Publication date: 15th December 2025
Tin-lead perovskite solar cells (TLPSC) have emerged as critical narrow-bandgap absorbers for all-perovskite tandem photovoltaics. Despite competitive efficiencies, their limited operational stability under illumination, temperature, and bias remains a significant commercialisation barrier. This talk presents insights from investigating three critical factors governing TLPSC stability: A-site composition, ion migration, and alkylammonium chloride additives.

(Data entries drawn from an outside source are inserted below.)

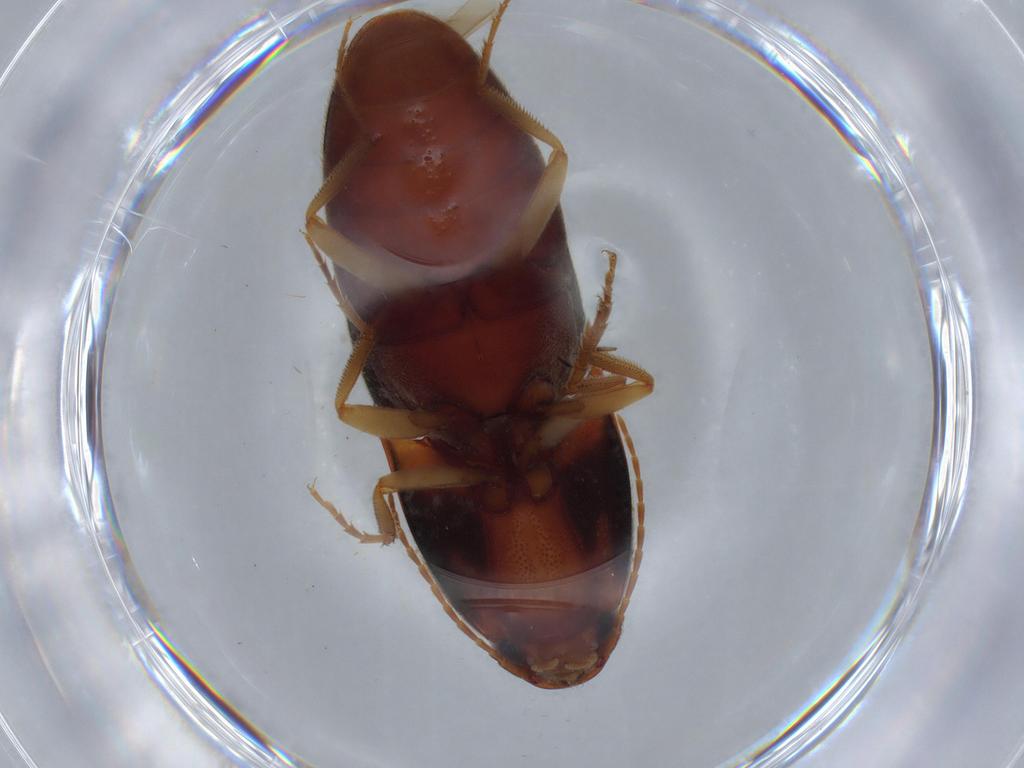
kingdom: Animalia
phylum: Arthropoda
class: Insecta
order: Coleoptera
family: Elateridae
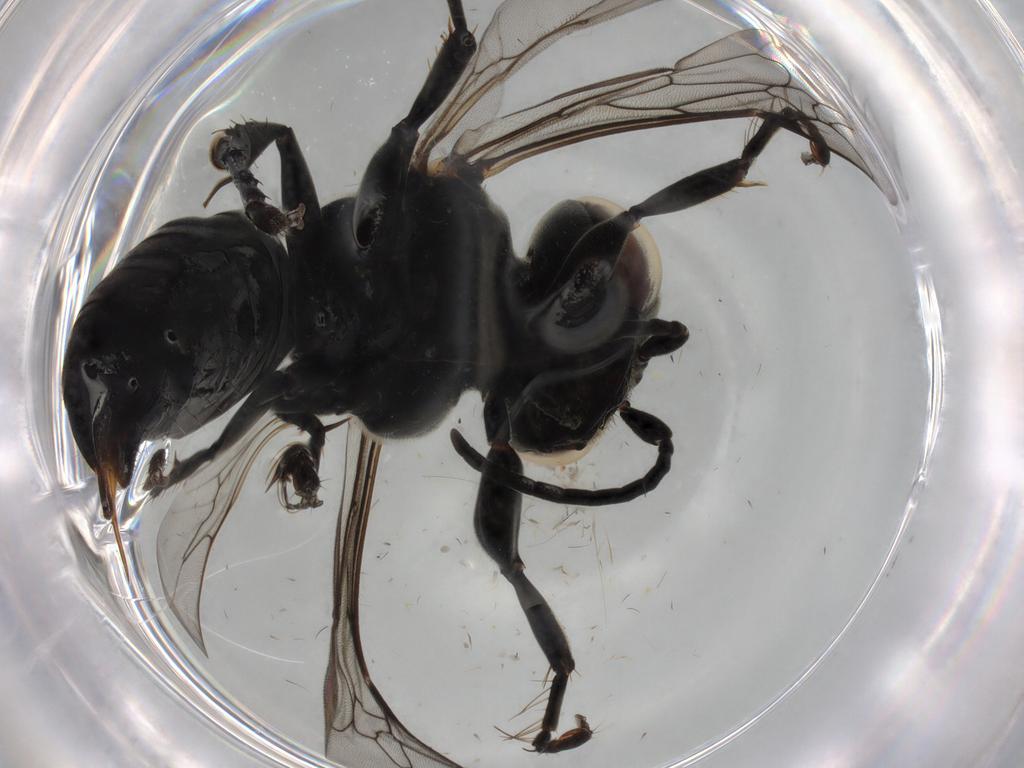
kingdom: Animalia
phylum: Arthropoda
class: Insecta
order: Hymenoptera
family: Crabronidae
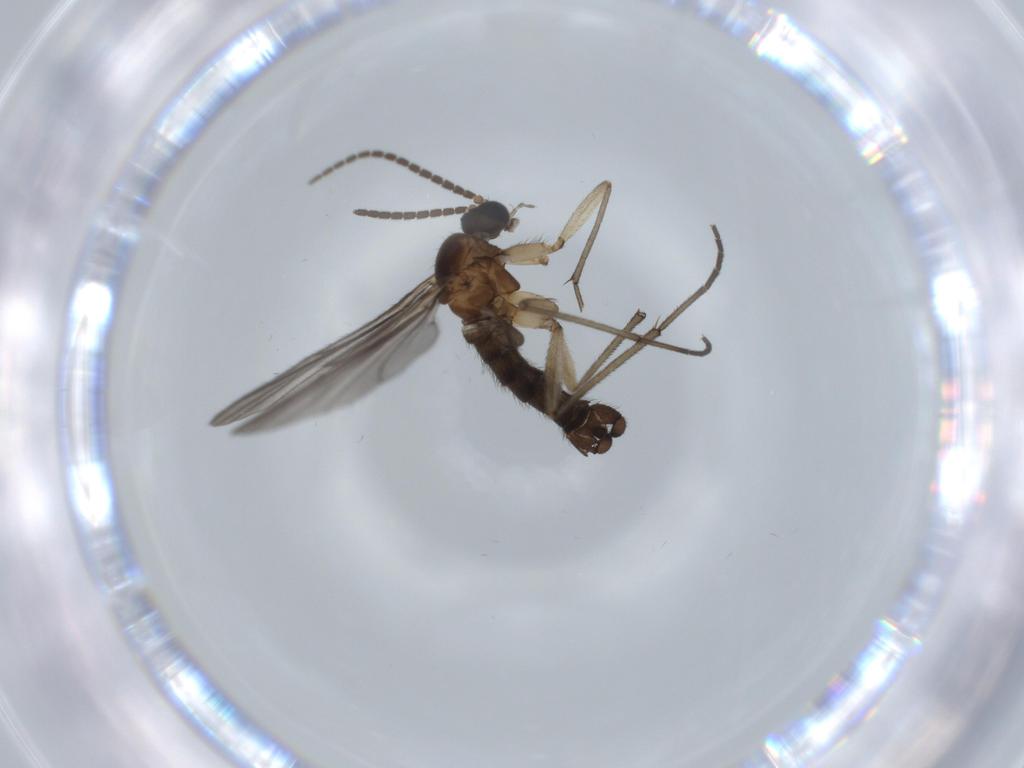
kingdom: Animalia
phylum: Arthropoda
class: Insecta
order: Diptera
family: Sciaridae
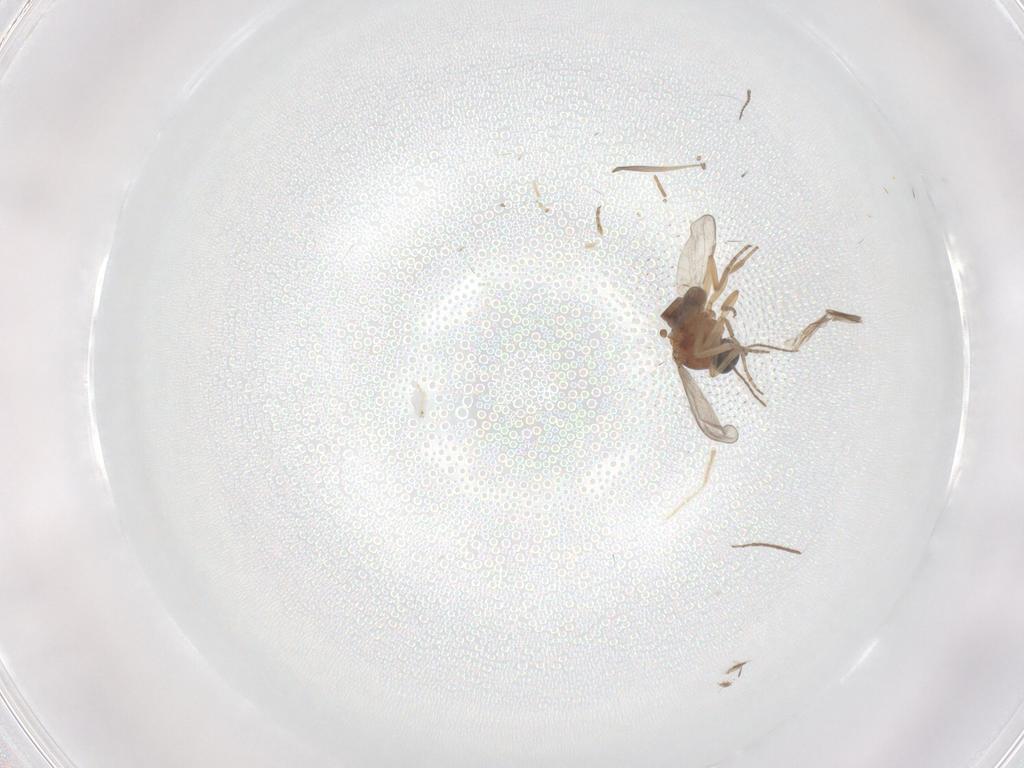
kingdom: Animalia
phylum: Arthropoda
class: Insecta
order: Diptera
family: Chironomidae
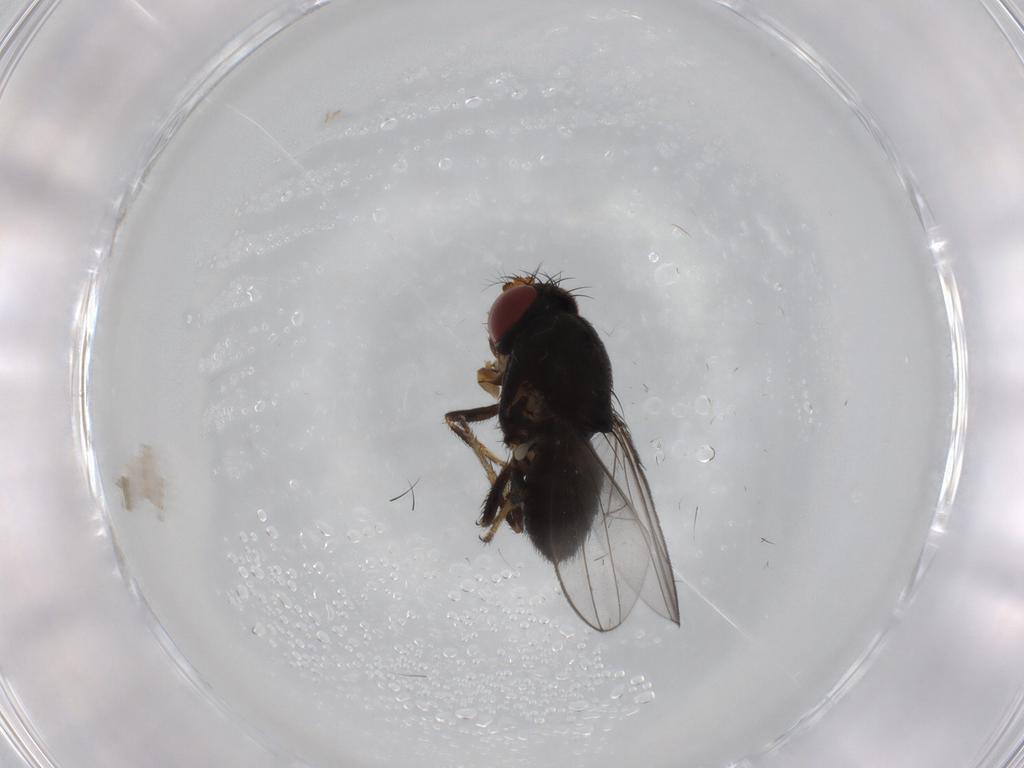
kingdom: Animalia
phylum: Arthropoda
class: Insecta
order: Diptera
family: Ephydridae
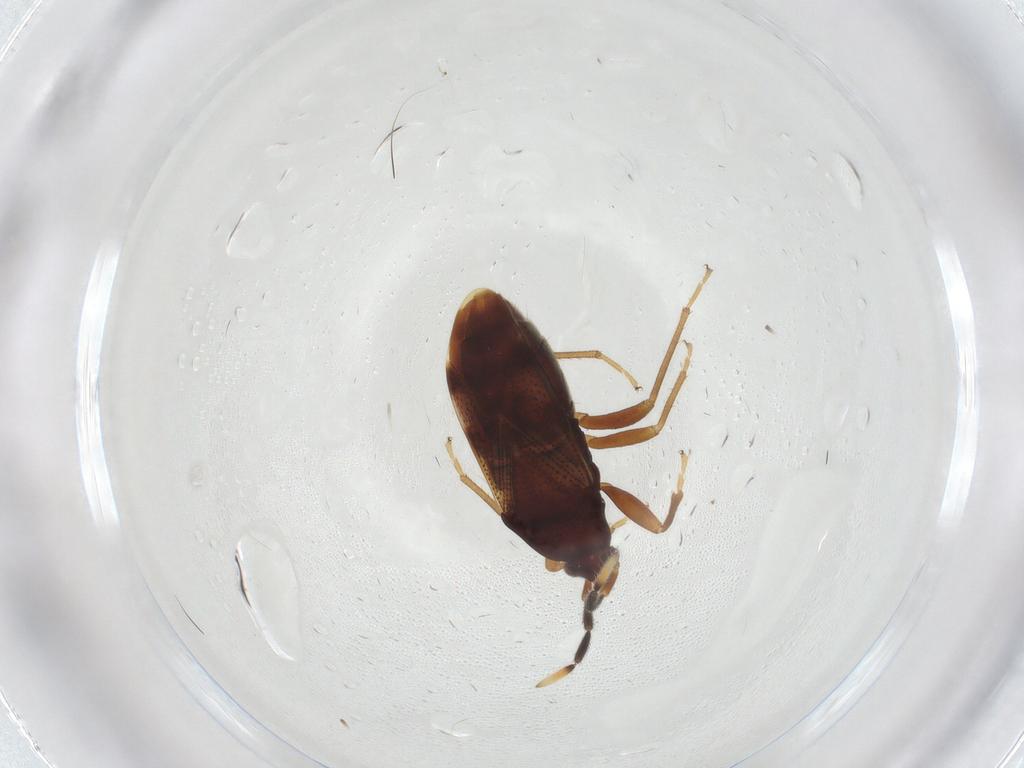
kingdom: Animalia
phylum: Arthropoda
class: Insecta
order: Hemiptera
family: Rhyparochromidae
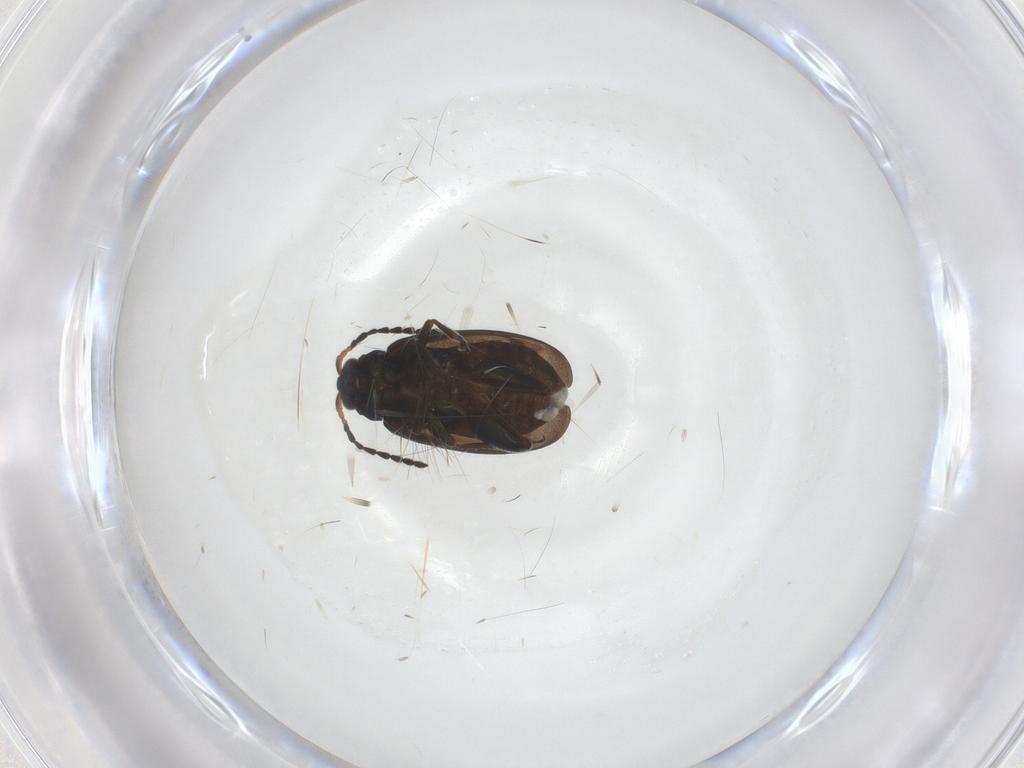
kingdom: Animalia
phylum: Arthropoda
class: Insecta
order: Coleoptera
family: Chrysomelidae
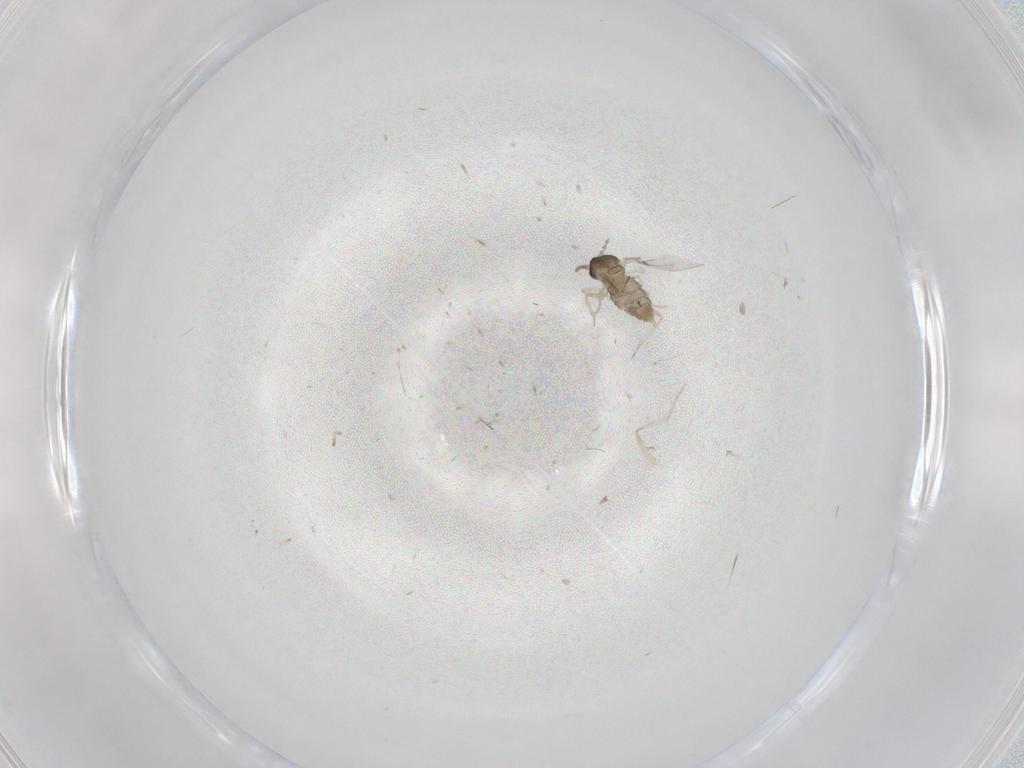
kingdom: Animalia
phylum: Arthropoda
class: Insecta
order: Diptera
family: Cecidomyiidae
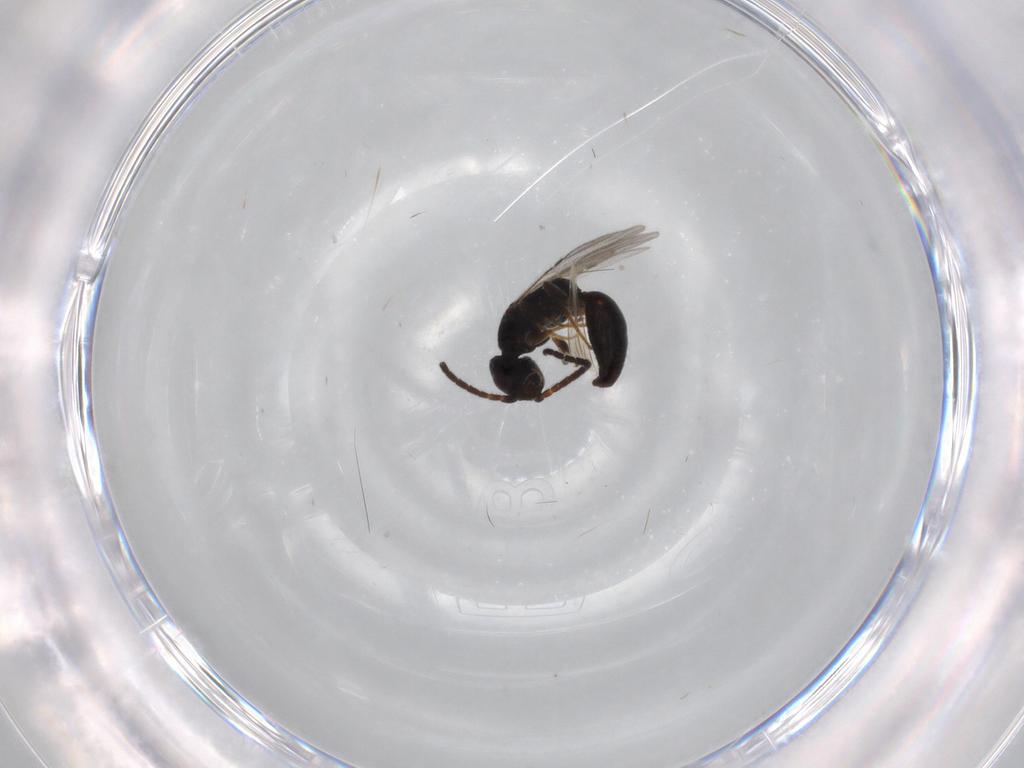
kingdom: Animalia
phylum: Arthropoda
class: Insecta
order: Hymenoptera
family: Bethylidae
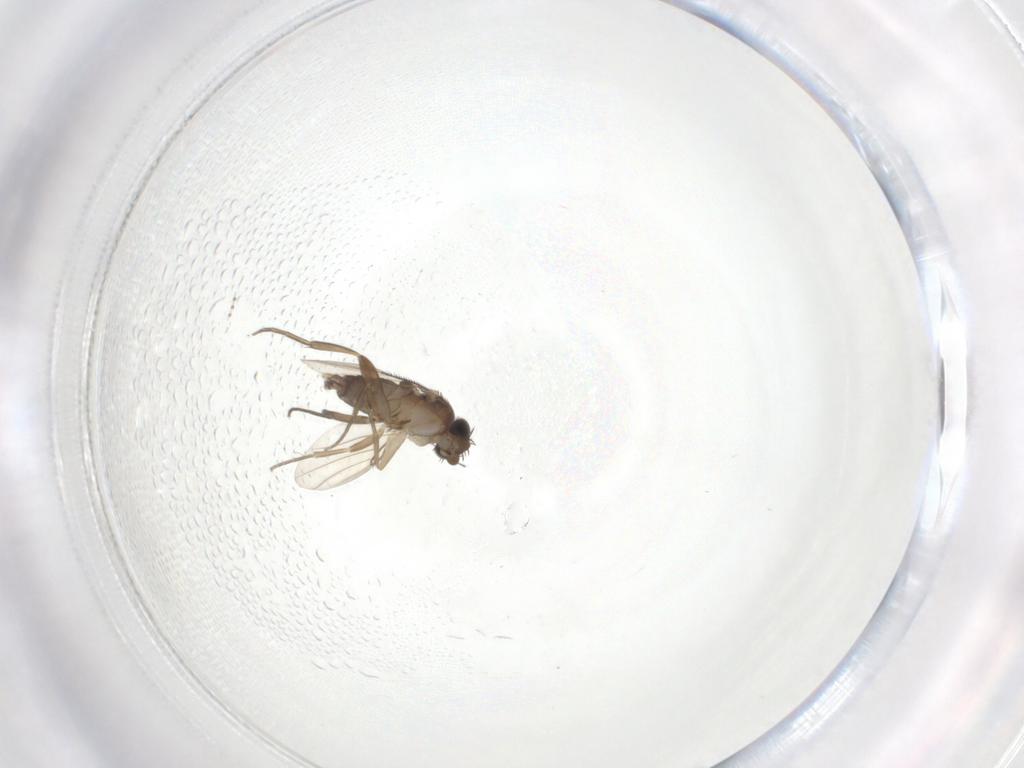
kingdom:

In the first part of this talk, we show that A-site cation composition dominates the photostability at short timescales. In particular, we found that methylammonium (MA) inclusion enhances efficiency but compromises device lifetime within hours. In contrast, MA-free compositions, such as cesium-formamidinium (CsFA), achieve a superior photostability. In the second part, we reveal the fundamental coupling between Sn vacancies, hole carrier density, and ionic transport in Sn-based perovskites. We demonstrate that systems with a high density of Sn vacancies and high hole densities lead reduces the iodide migration barriers from 0.38 eV to 0.12 eV. This results in an enhanced mobile ion density and ionic conductivity that ultimately compromises the bias stability of devices. Finally, in the last part we investigate the role of alkylammonium chlorides (RACl) in the crystallisation of tin-lead perovskites. Specifically, we consider how the alkylammonium chain length effectively regulates additive volatility. Compared to methylammonium chloride (MACl), we found that pentylammoinum chloride (PentACl) enables films with enhanced crystallinity, larger grain size, and improved film photostability. As a result, PentACl-based TLPSCs achieve power conversion efficiencies of 20.7% while extending the operational T80 from 20 h to 150 h under ISOS-L1 conditions.
These findings establish composition engineering, Sn vacancy management, and strategic additive incorporation as interconnected pathways toward operationally stable TLPSC.